Tuning Your Model
Optimising a machine learning model consist of five steps.

1. Data Preparation
It is certainly true to say that garbage in equates to garbage out. These models learn from experience so it is essential that the data used is representative of the problem to be solved. In this step it is necessary to:
- Handle missing data.
- Remove duplicate data.
- Correct inconsistencies in the data.
- Normalise the data.
2. Model Selection
The general class of problem to be solved will determine which group of models will be used. However, it is not possible to determine in advance which model will provide the optimum solution. Frequently a number of models will be tested with the leading candidates being selected for further evaluation.
3. Feature Engineering
In many cases the most relevant input parameters are not known. Thus there is a tendency to use all potential inputs. This creates the challenge in that it may be difficult to see the wood from the trees. Feature engineering, consists of a number of techniques such as filter and wrapper methods which provide a means of identifying which of the inputs provide the most information and discarding the remainder. This reduces the likelihood of the final model being over fitted.

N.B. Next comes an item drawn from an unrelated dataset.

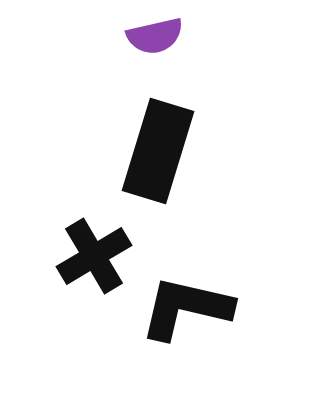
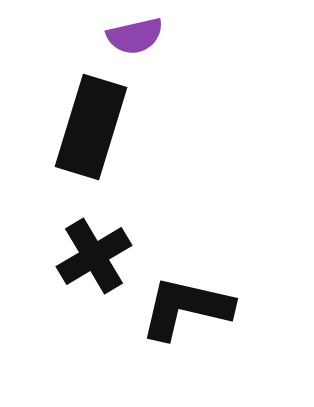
purple semicircle: moved 20 px left
black rectangle: moved 67 px left, 24 px up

4. Model Training/Evaluation
The data for the model is sub-divided into three groups:
- Training
- Cross-validation
- Testing
The model learns from the training data with the cross-validation being used as a mock examine. The cross validation phase is designed to ensure that the model has learnt general principles and not just memorised the result. Finally the model is tested using data that it has never seen before. It is also possible during the training phase to further tune the model by adjusting its hyperparameters using grid and random search techniques.
5. Model Improvement
This refers to techniques to improve the performance of a single model. The idea is that by aggregating the predictions of several models, the ensemble can achieve better performance, increased robustness, and reduced overfitting compared to any individual model.